À FAIRE →
Convertissez l'ensemble des enregistrements ci-dessous en une liste JSON de chaînes, à raison d'une chaîne par ligne et sans les lignes vides. Laissez les images de côté, s'il vous plaît.

Éléments de données
++++++
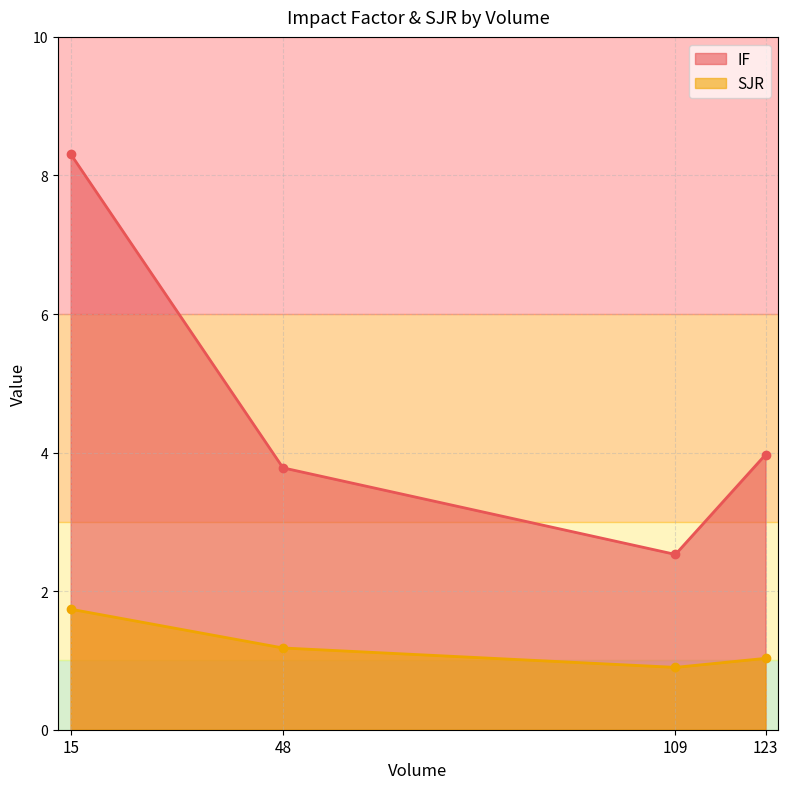

How many lines are shown in the chart?

2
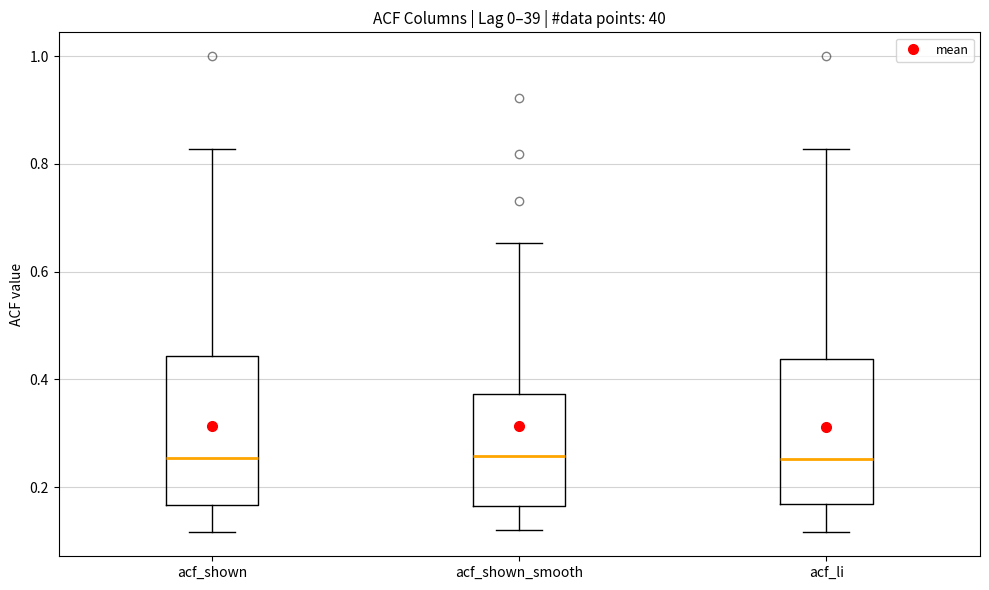

Reading left to right, read every box against the y-axis: the position of its median line, the range the box covers, and the ends of its whiskers. The values are not printed on the chart, so give them approximately, as read against the axis.

acf_shown: median 0.26, box 0.16 to 0.44, whiskers 0.12 to 0.82
acf_shown_smooth: median 0.26, box 0.16 to 0.38, whiskers 0.12 to 0.66
acf_li: median 0.26, box 0.16 to 0.44, whiskers 0.12 to 0.82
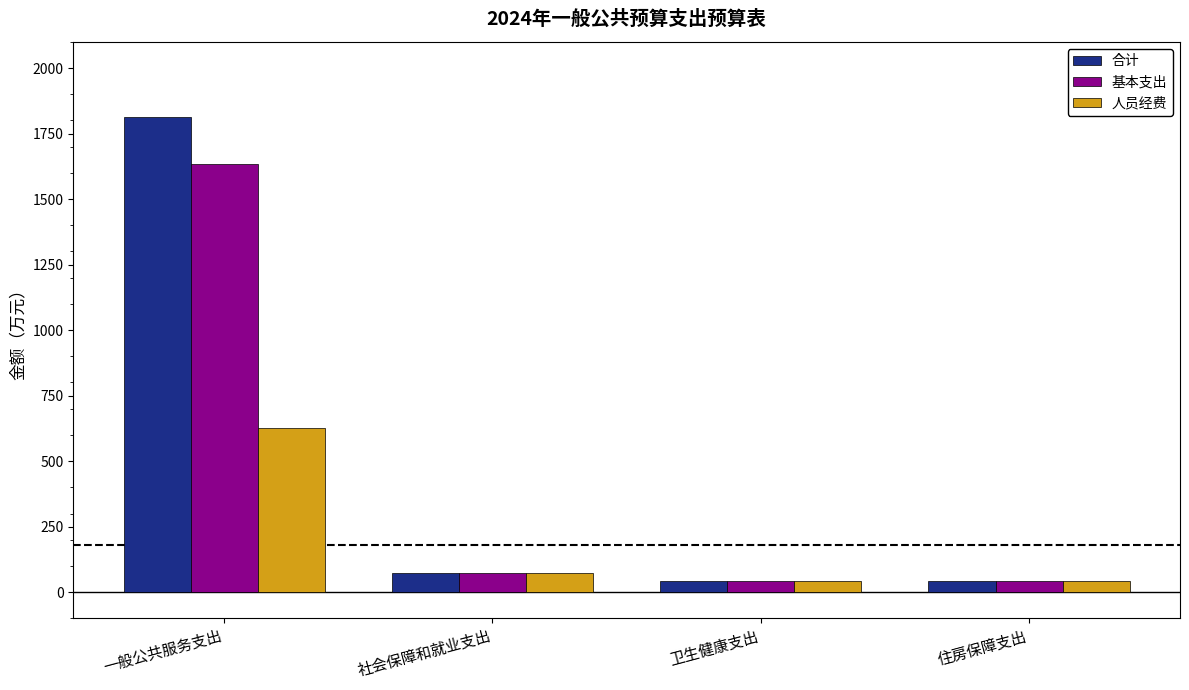

List the series in order of their peak value, highest first.

合计, 基本支出, 人员经费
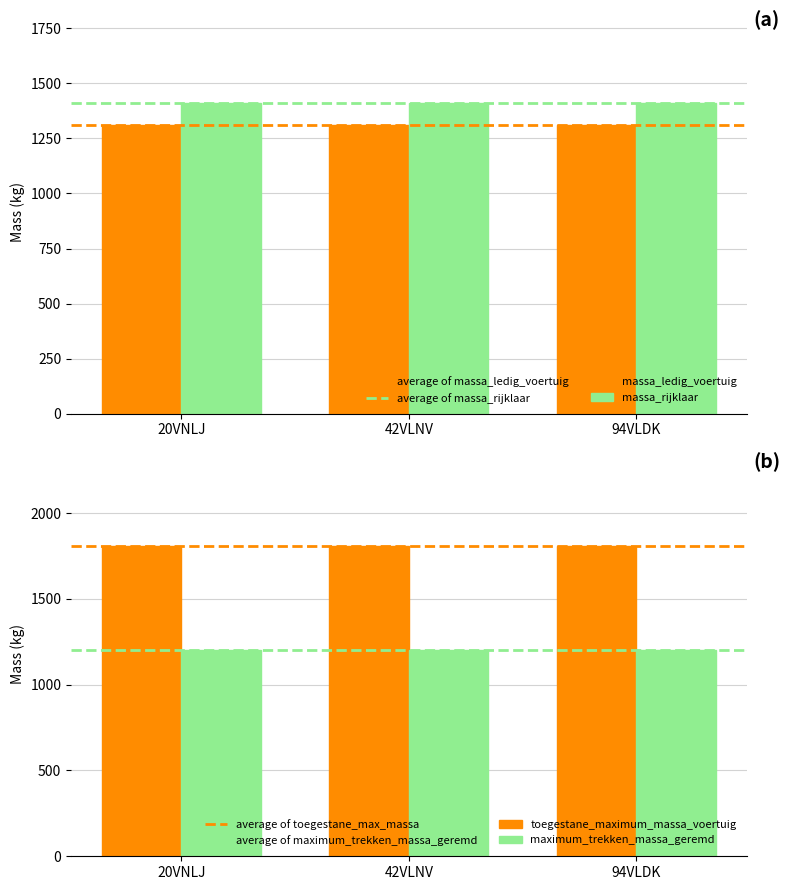

True or false: massa_ledig_voertuig has a value of 1310 at 42VLNV.

True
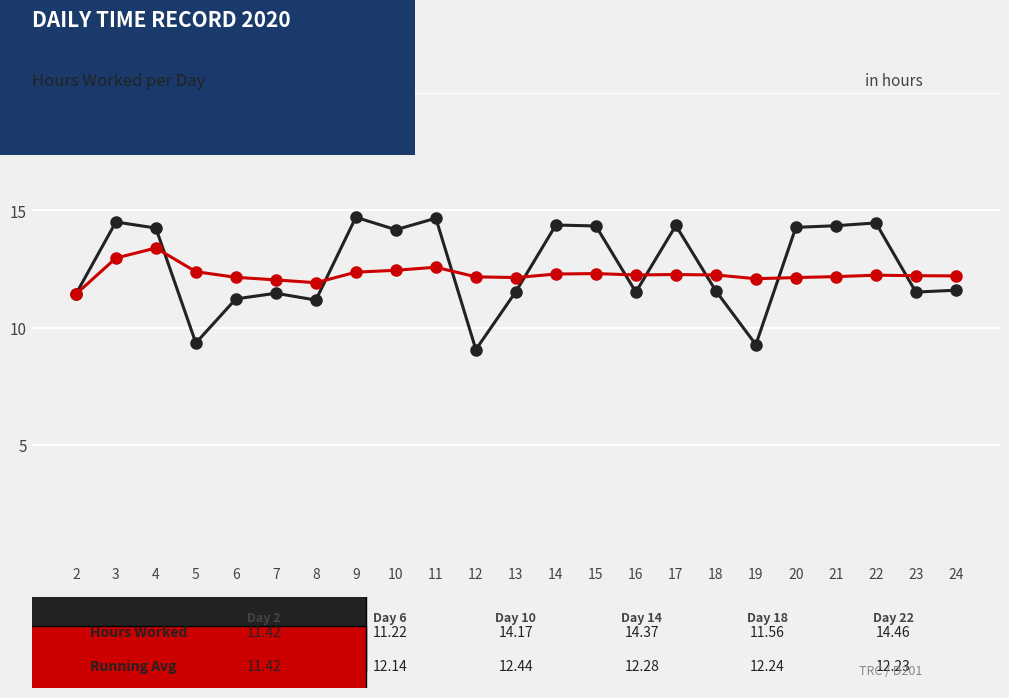

What is the difference between the highest and lowest values at 19?

2.8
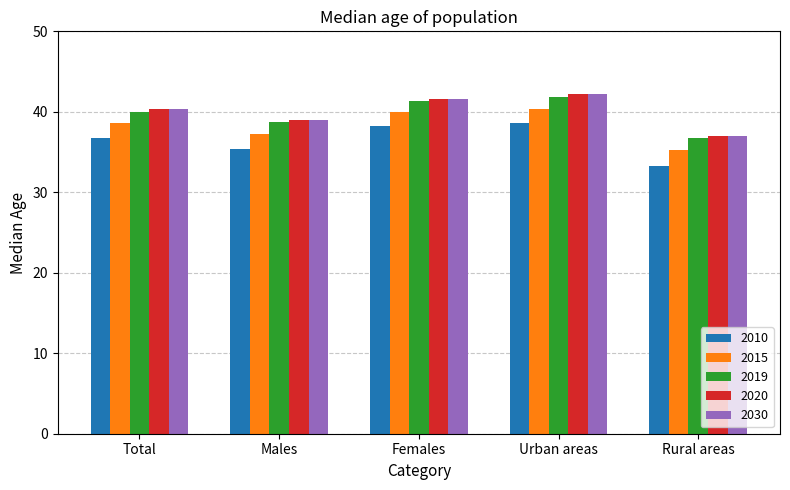

How many groups of bars are there?

5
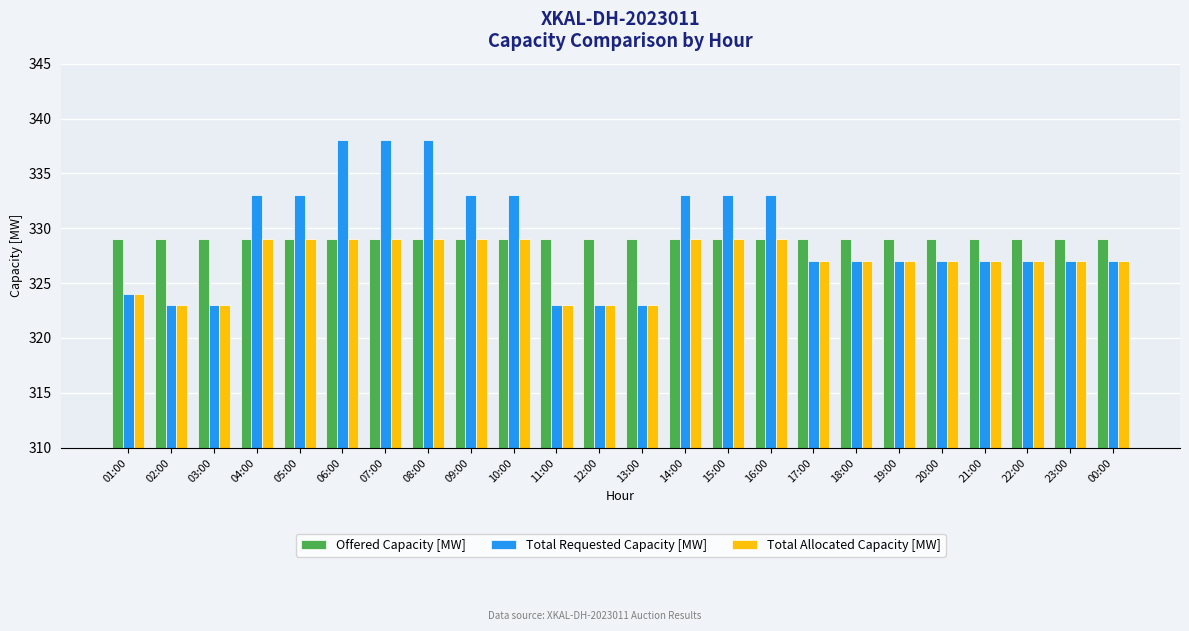

What position from the right is 09:00?

16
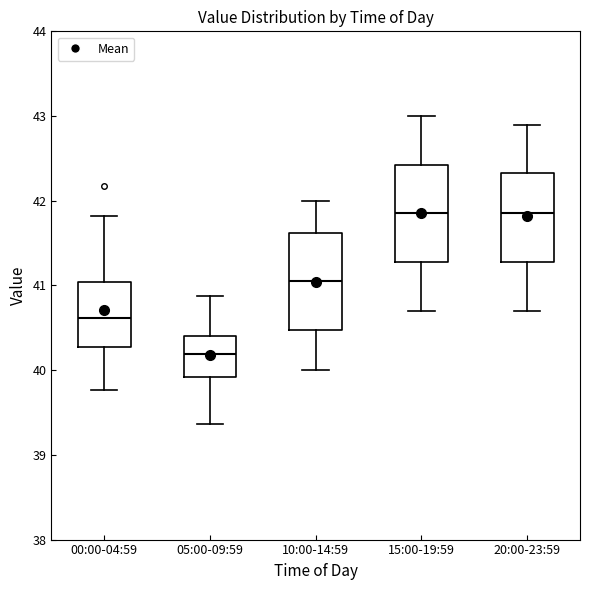

Where is the upper edge of the box for 20:00-23:59 on the y-axis? The values are not printed on the chart, so give them approximately, as read against the axis.

42.3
++++++
RÉPONSE →
[
  "How many lines are shown in the chart?",
  "2",
  "Reading left to right, read every box against the y-axis: the position of its median line, the range the box covers, and the ends of its whiskers. The values are not printed on the chart, so give them approximately, as read against the axis.",
  "acf_shown: median 0.26, box 0.16 to 0.44, whiskers 0.12 to 0.82",
  "acf_shown_smooth: median 0.26, box 0.16 to 0.38, whiskers 0.12 to 0.66",
  "acf_li: median 0.26, box 0.16 to 0.44, whiskers 0.12 to 0.82",
  "List the series in order of their peak value, highest first.",
  "合计, 基本支出, 人员经费",
  "True or false: massa_ledig_voertuig has a value of 1310 at 42VLNV.",
  "True",
  "What is the difference between the highest and lowest values at 19?",
  "2.8",
  "How many groups of bars are there?",
  "5",
  "What position from the right is 09:00?",
  "16",
  "Where is the upper edge of the box for 20:00-23:59 on the y-axis? The values are not printed on the chart, so give them approximately, as read against the axis.",
  "42.3"
]